### 課題:
以下のエンドウ豆タンパク質複合体の製造についての本文から、「続いて、重炭酸-亜鉛-エンド」を含む語句で始まり「APSを用いた直接法による。」で終わる部分を、一字も変えずに書き写すこと。

### 本文抜粋:

_ _ _ _

続いて、重炭酸-亜鉛-エンドウ豆タンパク質複合体を含む水溶液を、限外濾過膜(MK1812F:Synder社)で処理して生成した重炭酸-亜鉛-鉄-エンドウ豆タンパク質複合体を含む濃縮液を1.8kgを回収し、この濃縮液にイオン交換水を加えながら膜処理することで脱塩した。
その後、濃縮液を回収して凍結乾燥し、重炭酸-亜鉛-鉄-エンドウ豆タンパク質複合体を含む乾燥粉末を31g得た。次に、重炭酸-亜鉛-鉄-エンドウ豆タンパク質複合体乾燥物のタンパク質1gあたりの亜鉛は36mg、鉄量は30mgであった。なお、本発明において亜鉛の測定は5-Br-PAPSを用いた直接法による。

_ _ _ _

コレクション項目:
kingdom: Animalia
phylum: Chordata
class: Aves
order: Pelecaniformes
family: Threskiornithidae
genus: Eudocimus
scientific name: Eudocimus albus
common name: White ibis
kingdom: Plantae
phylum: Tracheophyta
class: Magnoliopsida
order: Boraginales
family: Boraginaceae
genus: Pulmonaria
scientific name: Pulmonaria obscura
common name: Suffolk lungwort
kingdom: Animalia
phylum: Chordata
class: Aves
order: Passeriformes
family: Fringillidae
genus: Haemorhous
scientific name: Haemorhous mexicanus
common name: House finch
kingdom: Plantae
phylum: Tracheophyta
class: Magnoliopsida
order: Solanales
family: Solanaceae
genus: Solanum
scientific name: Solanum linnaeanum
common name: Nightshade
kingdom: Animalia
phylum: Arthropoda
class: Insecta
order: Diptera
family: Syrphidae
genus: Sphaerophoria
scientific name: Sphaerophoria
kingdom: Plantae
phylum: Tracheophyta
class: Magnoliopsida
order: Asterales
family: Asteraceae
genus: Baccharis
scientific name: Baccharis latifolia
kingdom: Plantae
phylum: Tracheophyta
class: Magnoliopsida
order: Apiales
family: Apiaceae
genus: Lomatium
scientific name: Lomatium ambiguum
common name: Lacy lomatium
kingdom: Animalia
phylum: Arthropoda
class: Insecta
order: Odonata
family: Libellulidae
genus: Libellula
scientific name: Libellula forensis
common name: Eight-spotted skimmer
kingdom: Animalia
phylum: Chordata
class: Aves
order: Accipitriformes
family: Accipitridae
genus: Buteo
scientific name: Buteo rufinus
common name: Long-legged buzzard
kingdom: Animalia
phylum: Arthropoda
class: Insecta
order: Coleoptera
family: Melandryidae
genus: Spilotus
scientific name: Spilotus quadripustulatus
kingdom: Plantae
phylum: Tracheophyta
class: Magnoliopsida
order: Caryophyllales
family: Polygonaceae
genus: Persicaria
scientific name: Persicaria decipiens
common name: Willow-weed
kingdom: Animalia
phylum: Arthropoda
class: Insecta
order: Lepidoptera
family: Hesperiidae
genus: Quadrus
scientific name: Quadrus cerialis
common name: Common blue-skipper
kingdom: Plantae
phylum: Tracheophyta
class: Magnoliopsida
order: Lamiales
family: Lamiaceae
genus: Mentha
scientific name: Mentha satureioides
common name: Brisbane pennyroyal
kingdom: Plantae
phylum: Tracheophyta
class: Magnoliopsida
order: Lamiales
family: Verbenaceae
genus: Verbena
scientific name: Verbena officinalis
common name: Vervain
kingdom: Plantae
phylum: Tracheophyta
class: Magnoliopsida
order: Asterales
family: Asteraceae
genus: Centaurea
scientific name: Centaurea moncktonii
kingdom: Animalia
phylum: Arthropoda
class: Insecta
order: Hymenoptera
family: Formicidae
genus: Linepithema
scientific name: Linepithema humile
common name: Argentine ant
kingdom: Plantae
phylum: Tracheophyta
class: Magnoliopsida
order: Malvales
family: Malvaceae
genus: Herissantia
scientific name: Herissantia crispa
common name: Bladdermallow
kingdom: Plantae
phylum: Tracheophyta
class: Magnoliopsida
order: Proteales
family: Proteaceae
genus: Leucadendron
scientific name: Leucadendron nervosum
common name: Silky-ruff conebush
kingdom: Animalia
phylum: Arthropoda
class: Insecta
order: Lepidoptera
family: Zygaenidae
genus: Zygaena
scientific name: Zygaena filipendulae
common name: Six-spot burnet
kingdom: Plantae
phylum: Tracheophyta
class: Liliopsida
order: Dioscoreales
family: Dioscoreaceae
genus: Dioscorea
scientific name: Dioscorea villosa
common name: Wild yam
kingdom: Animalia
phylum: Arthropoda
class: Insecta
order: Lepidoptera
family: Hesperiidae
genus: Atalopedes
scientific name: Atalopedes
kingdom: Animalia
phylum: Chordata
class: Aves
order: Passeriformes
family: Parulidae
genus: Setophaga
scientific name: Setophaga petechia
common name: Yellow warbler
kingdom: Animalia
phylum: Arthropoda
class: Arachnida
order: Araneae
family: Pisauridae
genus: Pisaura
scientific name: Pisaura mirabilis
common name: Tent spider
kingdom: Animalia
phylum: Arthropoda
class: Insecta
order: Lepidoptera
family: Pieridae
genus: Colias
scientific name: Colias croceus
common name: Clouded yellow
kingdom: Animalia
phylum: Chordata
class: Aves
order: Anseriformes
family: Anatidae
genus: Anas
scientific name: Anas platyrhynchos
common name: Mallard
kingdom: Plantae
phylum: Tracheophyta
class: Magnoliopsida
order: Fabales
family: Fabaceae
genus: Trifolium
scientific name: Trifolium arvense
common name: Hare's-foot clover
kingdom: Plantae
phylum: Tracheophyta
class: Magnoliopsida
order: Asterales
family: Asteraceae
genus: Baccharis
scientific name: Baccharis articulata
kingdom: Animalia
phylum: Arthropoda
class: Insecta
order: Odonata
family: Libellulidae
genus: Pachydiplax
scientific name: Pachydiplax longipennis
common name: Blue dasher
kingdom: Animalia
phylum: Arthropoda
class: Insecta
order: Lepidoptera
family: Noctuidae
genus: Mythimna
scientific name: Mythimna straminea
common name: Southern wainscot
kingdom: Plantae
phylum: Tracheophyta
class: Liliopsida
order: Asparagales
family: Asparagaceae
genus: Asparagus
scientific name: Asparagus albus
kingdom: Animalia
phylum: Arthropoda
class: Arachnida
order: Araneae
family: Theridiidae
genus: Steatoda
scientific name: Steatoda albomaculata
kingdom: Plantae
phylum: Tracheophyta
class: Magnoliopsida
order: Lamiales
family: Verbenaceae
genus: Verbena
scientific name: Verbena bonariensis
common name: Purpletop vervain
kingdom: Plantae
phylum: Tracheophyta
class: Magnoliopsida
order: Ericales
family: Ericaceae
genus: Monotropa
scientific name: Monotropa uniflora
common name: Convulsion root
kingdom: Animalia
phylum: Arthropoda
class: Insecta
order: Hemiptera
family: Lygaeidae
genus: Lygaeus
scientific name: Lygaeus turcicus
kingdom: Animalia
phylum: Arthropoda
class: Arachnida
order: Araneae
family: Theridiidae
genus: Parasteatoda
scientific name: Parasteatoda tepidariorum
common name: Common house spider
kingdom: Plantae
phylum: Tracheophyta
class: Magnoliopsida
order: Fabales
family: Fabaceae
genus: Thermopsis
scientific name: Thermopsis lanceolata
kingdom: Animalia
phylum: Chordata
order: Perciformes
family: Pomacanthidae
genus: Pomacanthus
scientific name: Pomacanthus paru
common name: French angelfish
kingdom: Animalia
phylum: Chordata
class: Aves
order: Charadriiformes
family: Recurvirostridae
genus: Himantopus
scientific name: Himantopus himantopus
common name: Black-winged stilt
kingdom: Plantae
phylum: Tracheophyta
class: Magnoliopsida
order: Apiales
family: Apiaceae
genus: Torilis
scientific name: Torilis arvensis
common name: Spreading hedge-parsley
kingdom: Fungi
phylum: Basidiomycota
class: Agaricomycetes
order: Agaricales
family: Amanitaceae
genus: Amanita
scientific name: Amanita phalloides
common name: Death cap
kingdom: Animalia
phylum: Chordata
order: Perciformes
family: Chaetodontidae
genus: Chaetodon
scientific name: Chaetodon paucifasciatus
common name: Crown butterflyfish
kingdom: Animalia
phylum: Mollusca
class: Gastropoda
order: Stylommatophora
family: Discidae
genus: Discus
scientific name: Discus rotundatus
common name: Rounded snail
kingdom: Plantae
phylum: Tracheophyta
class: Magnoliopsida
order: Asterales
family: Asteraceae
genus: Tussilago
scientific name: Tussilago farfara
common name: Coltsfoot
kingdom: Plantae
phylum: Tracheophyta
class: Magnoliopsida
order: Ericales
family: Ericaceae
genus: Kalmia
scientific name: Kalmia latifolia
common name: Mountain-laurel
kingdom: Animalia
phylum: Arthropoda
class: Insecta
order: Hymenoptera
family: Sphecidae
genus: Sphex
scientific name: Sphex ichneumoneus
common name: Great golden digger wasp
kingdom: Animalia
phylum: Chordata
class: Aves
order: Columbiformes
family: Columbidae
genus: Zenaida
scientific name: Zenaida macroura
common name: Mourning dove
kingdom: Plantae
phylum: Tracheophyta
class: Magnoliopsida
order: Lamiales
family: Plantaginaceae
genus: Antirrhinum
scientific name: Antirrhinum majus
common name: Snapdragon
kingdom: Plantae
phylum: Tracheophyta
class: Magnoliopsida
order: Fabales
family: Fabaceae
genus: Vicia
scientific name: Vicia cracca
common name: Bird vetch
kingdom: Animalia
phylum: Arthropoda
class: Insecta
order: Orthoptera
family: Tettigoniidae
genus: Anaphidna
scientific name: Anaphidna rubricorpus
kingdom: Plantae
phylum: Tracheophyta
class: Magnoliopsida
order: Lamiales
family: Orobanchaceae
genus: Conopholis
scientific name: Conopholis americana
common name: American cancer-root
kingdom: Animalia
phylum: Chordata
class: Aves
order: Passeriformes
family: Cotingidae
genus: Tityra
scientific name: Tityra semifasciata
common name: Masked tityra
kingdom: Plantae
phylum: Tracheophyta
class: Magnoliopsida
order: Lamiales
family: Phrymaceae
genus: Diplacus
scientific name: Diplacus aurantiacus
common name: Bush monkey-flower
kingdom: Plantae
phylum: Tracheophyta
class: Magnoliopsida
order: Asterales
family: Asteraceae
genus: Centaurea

_ _ _ _

### 解答:
続いて、重炭酸-亜鉛-エンドウ豆タンパク質複合体を含む水溶液を、限外濾過膜(MK1812F:Synder社)で処理して生成した重炭酸-亜鉛-鉄-エンドウ豆タンパク質複合体を含む濃縮液を1.8kgを回収し、この濃縮液にイオン交換水を加えながら膜処理することで脱塩した。
その後、濃縮液を回収して凍結乾燥し、重炭酸-亜鉛-鉄-エンドウ豆タンパク質複合体を含む乾燥粉末を31g得た。次に、重炭酸-亜鉛-鉄-エンドウ豆タンパク質複合体乾燥物のタンパク質1gあたりの亜鉛は36mg、鉄量は30mgであった。なお、本発明において亜鉛の測定は5-Br-PAPSを用いた直接法による。